Accompagnateur
de transformations


Qu’ils soient d’anticipation ou d’évaluation, les diagnostics que conduit Relayance permettent à ses clients de disposer d’une base de données qui vise à prendre en compte des réalités qu’ils ne possèdent pas sur leur organisation et d’accroître ainsi la pertinence et l’acceptabilité des projets de changement ainsi que la maîtrise de leur conduite.

Exemples de situations qui ont amené à faire un diagnostic :

  • Une entreprise industrielle en souffrance manifeste : 4 burn-out de cadres, 12% d’absentéisme, une pression aigue sur les résultats…un certain idéal au travail porté par des héros qui côtoient une forme de lassitude qui gagne de nombreux acteurs.

  • Une fusion d’entreprises dans la sphère médicale qui passe d’une quinzaine de petites entités à une société de près de 300 salariés : un changement qui a besoin de se penser.

  • Une équipe  a besoin de faire le deuil de son fonctionnement antérieur qui était incarné par la personnalité du fondateur de l’association brutalement décédé.
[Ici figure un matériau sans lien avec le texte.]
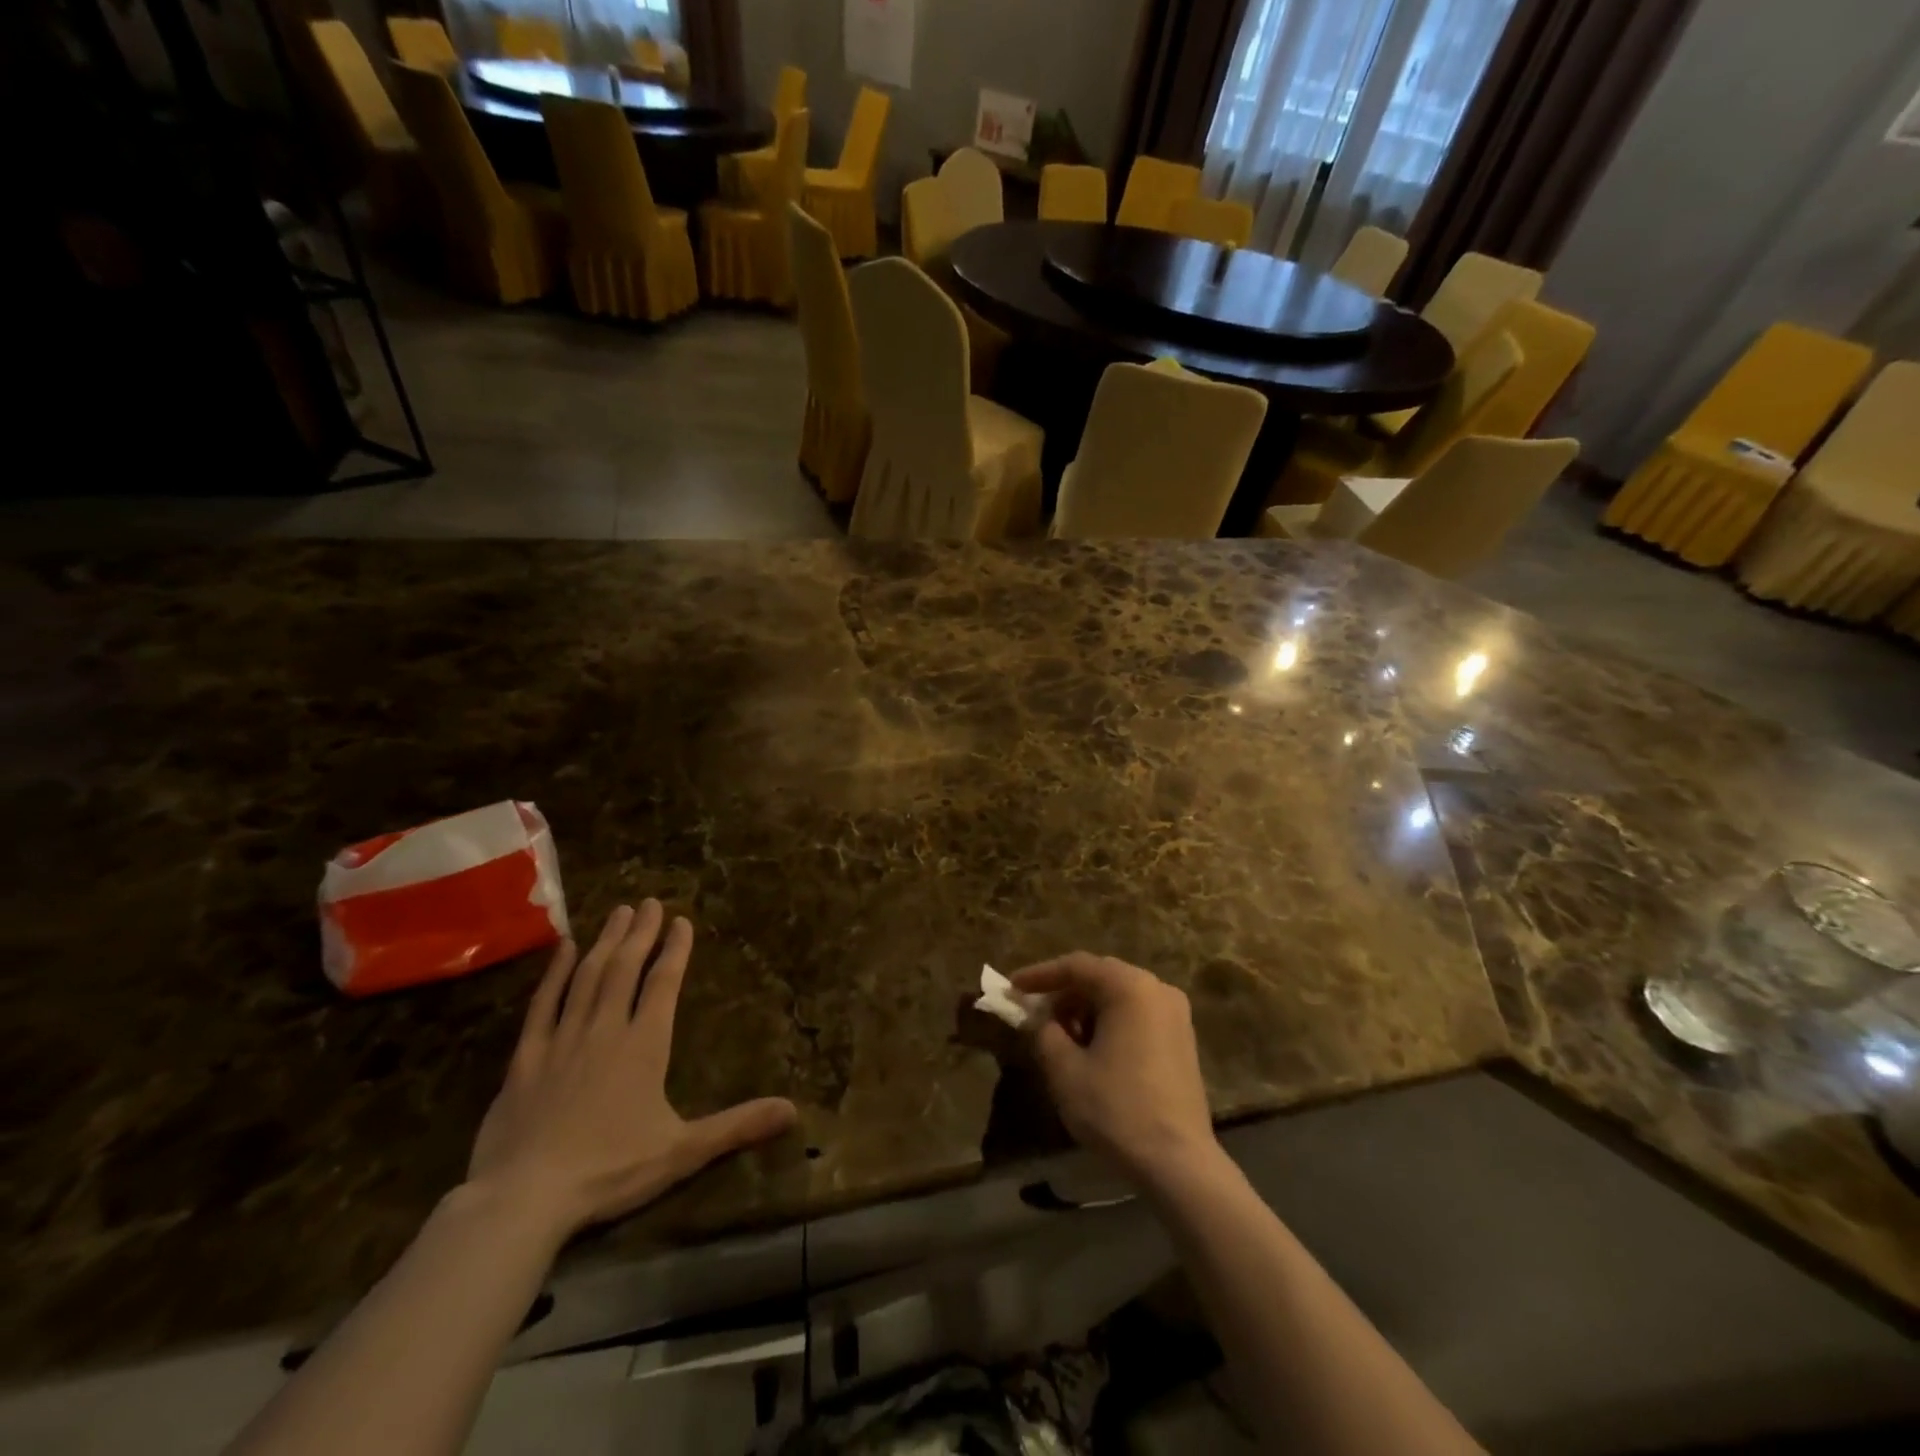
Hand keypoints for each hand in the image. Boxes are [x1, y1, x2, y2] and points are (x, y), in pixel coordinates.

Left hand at [466, 902, 797, 1241]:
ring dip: (606, 941)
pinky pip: (542, 1004)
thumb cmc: (610, 1170)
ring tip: (619, 912)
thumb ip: (737, 1126)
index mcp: (644, 1045)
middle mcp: (605, 1029)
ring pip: (587, 977)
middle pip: (625, 968)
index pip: (663, 983)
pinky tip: (562, 949)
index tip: (682, 921)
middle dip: (641, 933)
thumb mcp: (682, 1152)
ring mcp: (562, 1040)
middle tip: (649, 901)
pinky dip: (554, 973)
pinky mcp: (525, 1059)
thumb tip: (793, 1110)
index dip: (675, 950)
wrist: (523, 1198)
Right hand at [1012, 953, 1218, 1185]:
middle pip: (1100, 977)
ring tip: (1061, 1036)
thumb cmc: (1116, 1108)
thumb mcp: (1065, 1070)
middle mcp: (1157, 989)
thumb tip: (1040, 1020)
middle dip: (1063, 992)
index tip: (1012, 988)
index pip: (1076, 966)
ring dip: (1086, 1009)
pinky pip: (1137, 1015)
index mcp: (1130, 987)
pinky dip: (1110, 1022)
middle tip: (1034, 1013)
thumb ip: (1044, 1033)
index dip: (1040, 975)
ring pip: (1119, 996)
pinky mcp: (1182, 1039)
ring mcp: (1175, 1014)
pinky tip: (1093, 1049)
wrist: (1178, 1162)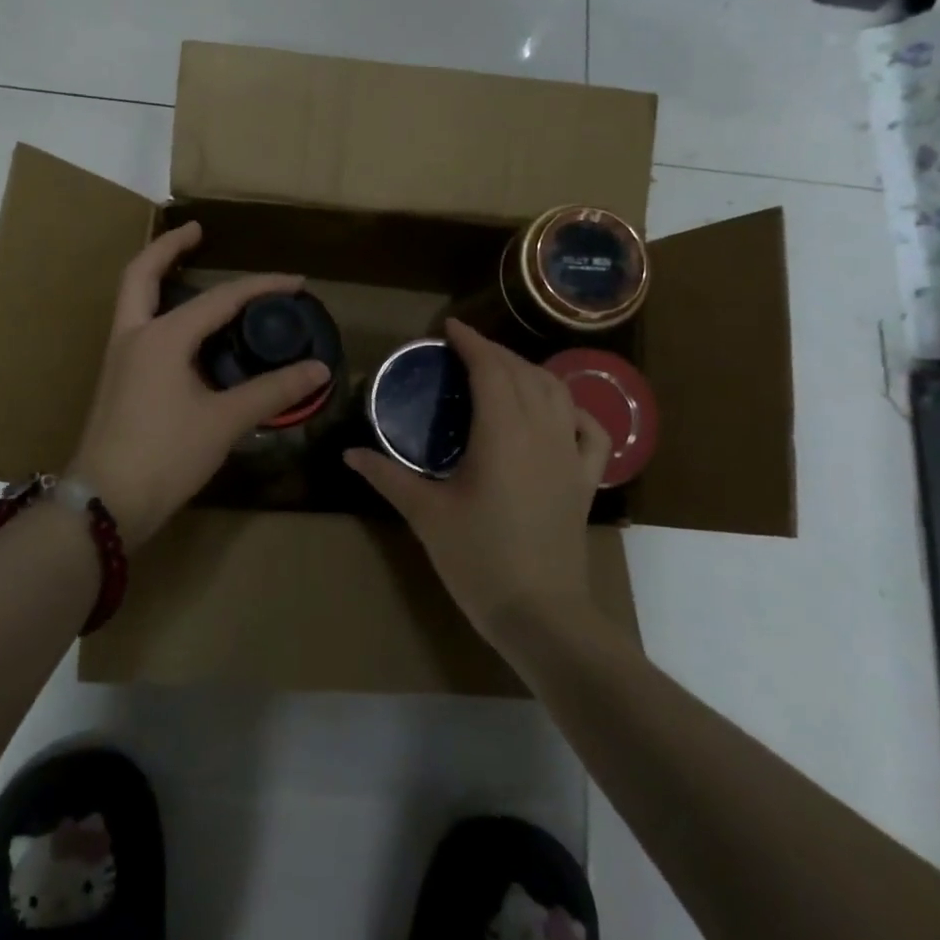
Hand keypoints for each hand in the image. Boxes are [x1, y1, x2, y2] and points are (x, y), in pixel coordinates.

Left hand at [67, 223, 329, 547]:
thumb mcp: (225, 421)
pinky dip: (160, 311)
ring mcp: (119, 358)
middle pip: (142, 273)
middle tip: (198, 231)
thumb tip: (318, 369)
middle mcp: (134, 336)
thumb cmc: (165, 456)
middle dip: (169, 247)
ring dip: (159, 277)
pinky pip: (139, 326)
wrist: (106, 503)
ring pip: (134, 299)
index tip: (296, 283)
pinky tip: (186, 332)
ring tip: (191, 271)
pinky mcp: (117, 380)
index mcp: (161, 337)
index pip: (220, 299)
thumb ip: (272, 391)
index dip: (262, 287)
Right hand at [345, 320, 610, 647]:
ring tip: (503, 370)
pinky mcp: (585, 479)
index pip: (490, 369)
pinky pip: (589, 429)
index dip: (471, 342)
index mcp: (502, 432)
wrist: (539, 612)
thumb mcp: (425, 514)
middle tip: (464, 350)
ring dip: (529, 371)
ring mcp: (570, 454)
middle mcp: (541, 431)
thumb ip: (388, 476)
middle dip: (494, 352)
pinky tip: (558, 410)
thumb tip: (350, 453)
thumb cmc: (477, 559)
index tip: (449, 327)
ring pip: (557, 392)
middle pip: (522, 373)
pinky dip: (573, 409)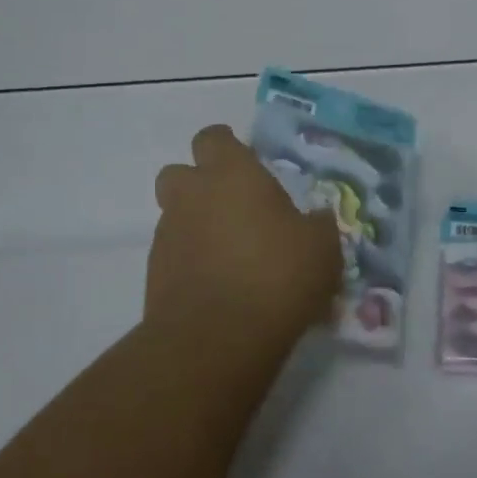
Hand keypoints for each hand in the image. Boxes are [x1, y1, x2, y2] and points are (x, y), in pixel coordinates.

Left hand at [150, 125, 344, 347]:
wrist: (216, 339)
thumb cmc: (277, 275)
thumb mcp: (321, 247)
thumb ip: (317, 225)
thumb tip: (315, 219)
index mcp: (231, 174)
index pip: (214, 138)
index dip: (228, 147)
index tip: (248, 164)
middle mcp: (192, 195)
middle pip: (179, 172)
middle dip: (200, 184)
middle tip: (234, 207)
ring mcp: (168, 235)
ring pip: (175, 215)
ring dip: (197, 225)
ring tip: (232, 255)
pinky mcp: (154, 275)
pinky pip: (174, 255)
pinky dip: (191, 262)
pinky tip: (219, 286)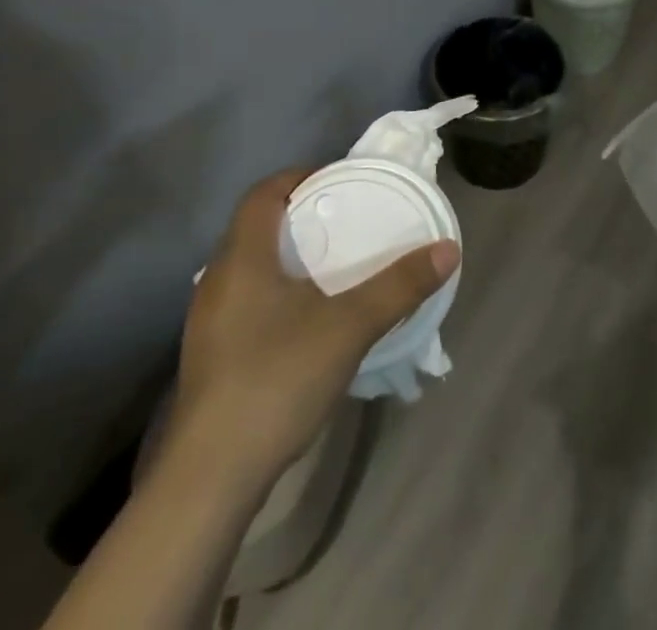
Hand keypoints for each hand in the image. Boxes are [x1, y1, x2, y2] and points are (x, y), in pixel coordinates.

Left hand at [167, 168, 459, 479]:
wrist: (210, 479)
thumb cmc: (276, 378)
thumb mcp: (349, 326)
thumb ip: (399, 285)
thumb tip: (448, 249)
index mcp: (243, 257)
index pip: (262, 193)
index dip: (298, 177)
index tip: (337, 180)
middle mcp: (217, 280)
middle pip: (255, 227)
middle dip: (298, 216)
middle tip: (343, 220)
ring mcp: (208, 322)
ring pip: (249, 267)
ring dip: (286, 257)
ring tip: (330, 265)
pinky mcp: (210, 357)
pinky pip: (245, 301)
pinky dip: (275, 291)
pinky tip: (304, 319)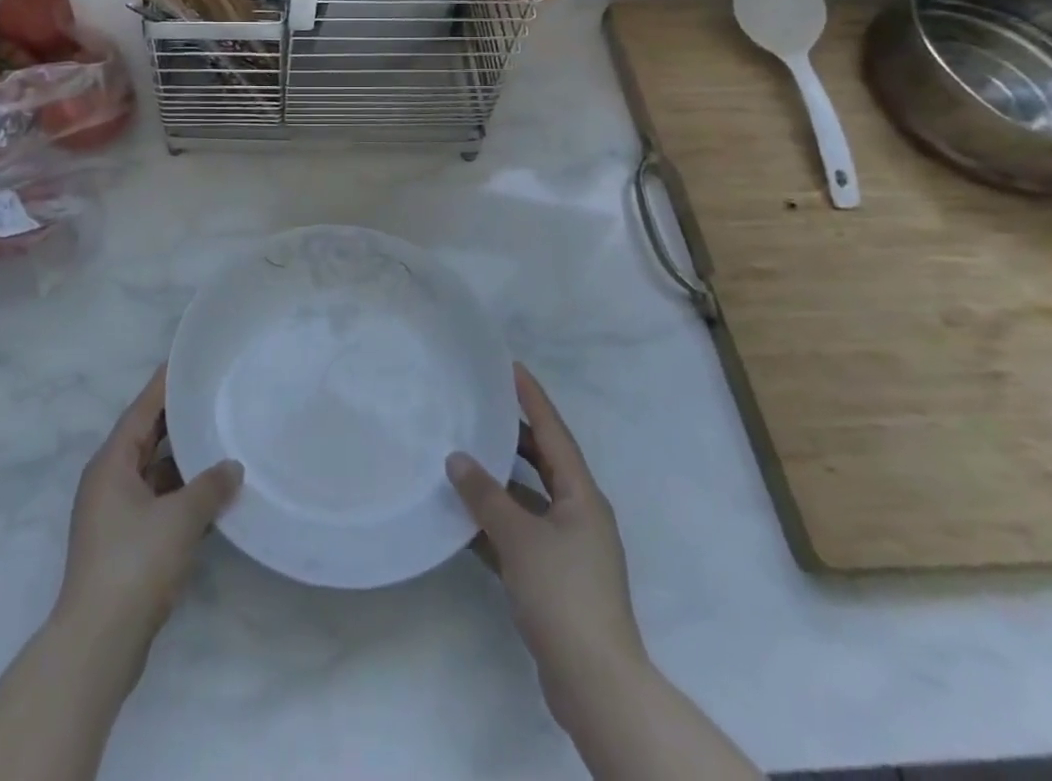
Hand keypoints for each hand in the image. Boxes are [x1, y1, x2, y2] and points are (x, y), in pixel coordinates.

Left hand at [54, 366, 242, 658]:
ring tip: (221, 442)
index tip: (186, 362)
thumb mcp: (179, 519)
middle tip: (212, 396)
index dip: (164, 385)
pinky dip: (182, 495)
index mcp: (111, 463)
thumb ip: (210, 487)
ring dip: (184, 462)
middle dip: (177, 420)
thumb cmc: (134, 564)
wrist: (99, 643)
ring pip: (154, 473)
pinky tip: (213, 496)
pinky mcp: (125, 543)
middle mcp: (109, 481)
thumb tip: (233, 467)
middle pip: (146, 438)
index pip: (141, 410)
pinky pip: (158, 502)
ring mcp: (115, 514)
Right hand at [446, 364, 645, 723]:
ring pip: (528, 500)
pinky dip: (495, 524)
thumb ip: (485, 495)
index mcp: (582, 496)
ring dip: (499, 483)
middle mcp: (579, 515)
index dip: (532, 398)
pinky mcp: (555, 579)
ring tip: (462, 457)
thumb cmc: (563, 595)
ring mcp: (568, 550)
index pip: (553, 433)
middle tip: (480, 408)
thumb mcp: (519, 538)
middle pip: (543, 462)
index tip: (511, 367)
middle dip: (513, 436)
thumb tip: (457, 458)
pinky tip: (461, 519)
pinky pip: (520, 535)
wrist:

Comment passer à autre chose tout en respectant ses origines ?

  • Comment conjuguer social et développement économique ? C’est l’histoire d’une entreprise qui vit un tournant stratégique en réorientant son portefeuille d’activités tout en désirant réfléchir aux valeurs fondatrices de la maison.


Des questions que l’on peut se poser au moment de décider de faire un diagnostic :

« Faut-il attendre que ça aille mieux pour faire un diagnostic ? »

Notre réponse : Mieux vaut ne pas démarrer un diagnostic en pleine tempête. Les acteurs risquent de ne pas disposer de la prise de recul nécessaire. Cependant, les marins qui osent embarquer leur équipage en le mettant au défi de la houle, peuvent en tirer partie.

 

« Est-ce que les entretiens sont vraiment confidentiels ? »

Notre réponse : L’ensemble des propos  qui nous sont rapportés est pris en compte dans notre analyse. Néanmoins, nous restituons seulement des propos qui ont été relatés par au moins 3 personnes car nous nous attachons particulièrement aux éléments qui font sens collectivement. Par ailleurs, nous prenons garde à ne pas répéter des exemples trop caractéristiques et circonstanciés qui laisseraient deviner quelles sont les personnes qui ont témoigné de cet exemple.

 

« Comment faites-vous pour que les gens puissent se livrer en confiance…vraiment ? »

Notre réponse : En établissant clairement les règles d’anonymat et de confidentialité.

 

« Et si mon encadrement n’est pas prêt pour un diagnostic ? »

Notre réponse : Un diagnostic peut engendrer des méfiances pour différentes raisons. La principale étant qu’il est compliqué pour beaucoup de monde de se remettre en question. La meilleure manière de rationaliser ses réticences est d’expliquer les motivations derrière la mise en place du diagnostic, son déroulement, ses objectifs. Il est très important d’impliquer l’encadrement dans la démarche pour faciliter l’adhésion, la communication et la mobilisation post-diagnostic. Car c’est en favorisant la mise en place de la confiance, de la construction collective que les acteurs vont oser faire face à des réalités qui les feront grandir.

De plus, même s’il est évident que les dirigeants et l’encadrement ont à se préparer à des remises en questions, l’interpellation concerne l’ensemble du corps social qui est invité à l’écoute.

 

«  Ne risque-t-on pas d’alimenter les mécontentements ? »

Notre réponse : Evidemment. Mais vaut-il mieux laisser le couvercle sur la marmite et risquer l’étouffement ou bien libérer la fumée et travailler à partir de là ?

 

« Combien de temps cela va-t-il prendre ? »

Notre réponse : Cela dépend de la nature du diagnostic et de la taille de la population concernée. Un diagnostic d’équipe auprès d’un groupe de 10 personnes dure environ 3 semaines, un diagnostic socio-organisationnel ou des risques psycho-sociaux dans une entreprise de 50 à 300 personnes dure environ 3 mois.